* [Text excerpt]
====

This post is a study note from series software foundation, containing my solutions to the exercises and the summary of the content.

Logical Claims - Prop Type

Coq is a typed language, in which logical claims also belongs to a type, the type of propositions. Formally, the built-in type Prop contains all propositions.

Propositions are also first-class entities that can be manipulated in all the same way as any of the other types in Coq.

We can also have parameterized propositions, which take arguments and return a proposition.

Definition is_three (n : nat) : Prop :=
  n = 3.
Check is_three : nat -> Prop.

Propositional Logics

Conjunction

The conjunction or logical and for proposition A and B is written $A \land B$. In Coq, the notation for conjunction is A /\ B.

Not that /\ is not equal to &&. The former one is the connection of propositions, while the later one is the connection for booleans. Later we’ll see the differences between propositions and booleans.

====

* [Required work] Translate this sentence from the Coq study note into Spanish: "We can also have parameterized propositions, which take arguments and return a proposition."

* [Exercise data]
====

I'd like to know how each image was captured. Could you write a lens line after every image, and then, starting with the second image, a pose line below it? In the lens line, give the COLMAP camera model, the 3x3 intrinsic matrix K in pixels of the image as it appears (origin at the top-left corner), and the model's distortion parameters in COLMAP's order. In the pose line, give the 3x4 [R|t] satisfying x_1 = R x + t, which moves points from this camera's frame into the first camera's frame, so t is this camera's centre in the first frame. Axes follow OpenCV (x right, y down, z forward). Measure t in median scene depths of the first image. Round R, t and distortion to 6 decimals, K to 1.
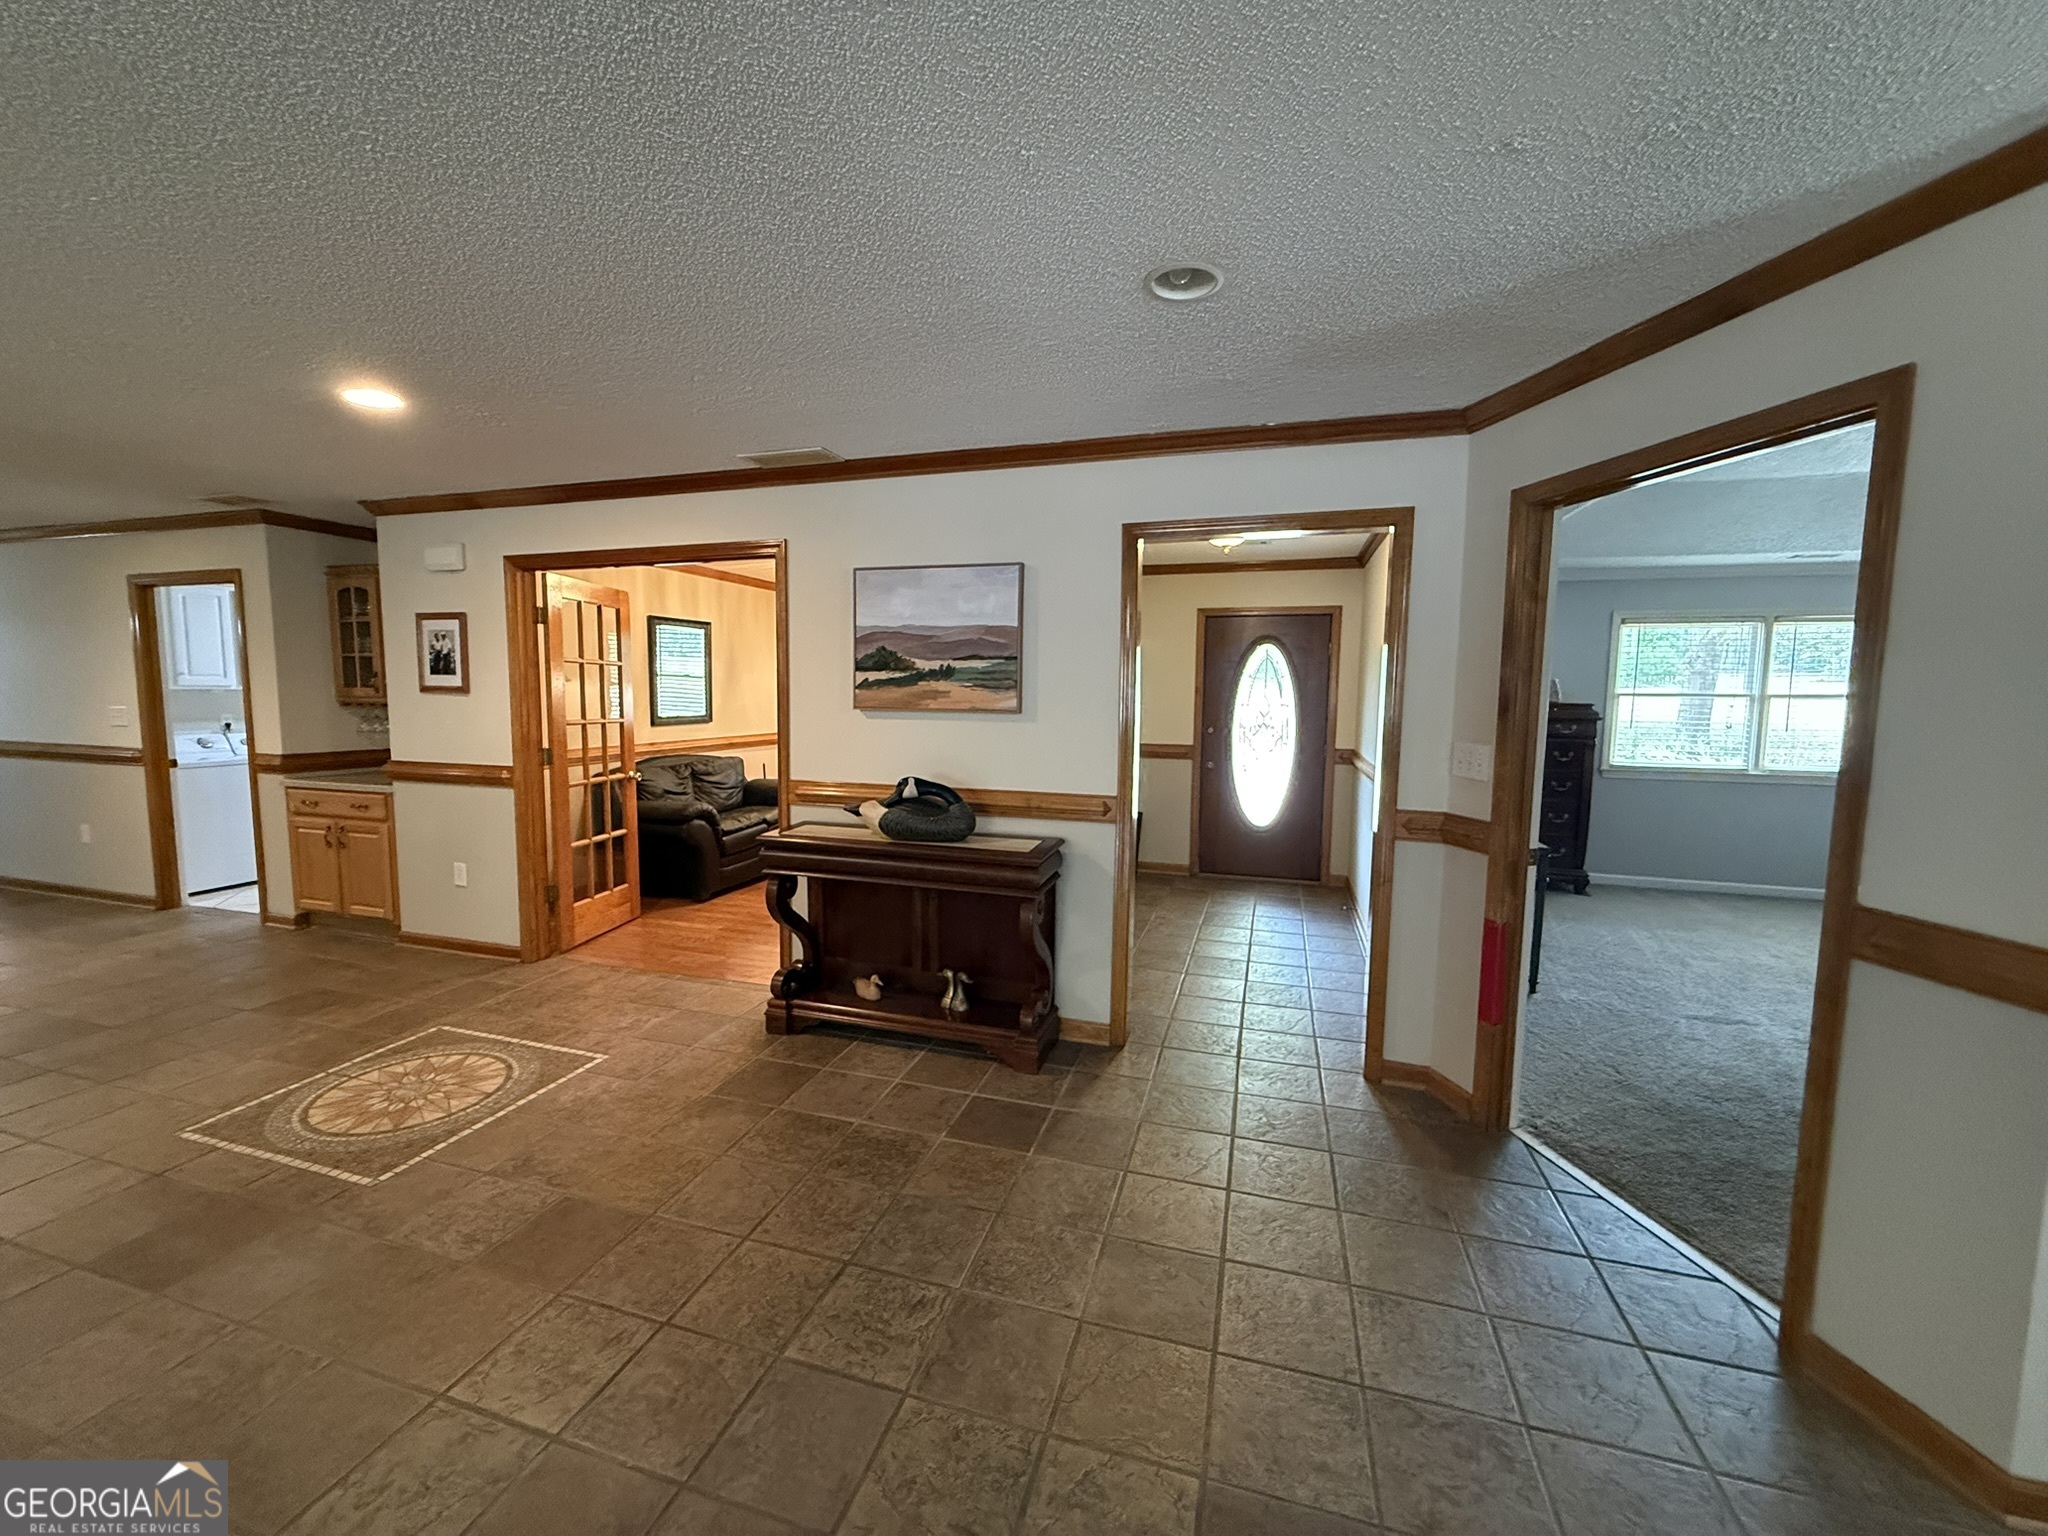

====

* [Answer for this exercise] También podemos tener proposiciones parametrizadas, que toman argumentos y devuelven una proposición.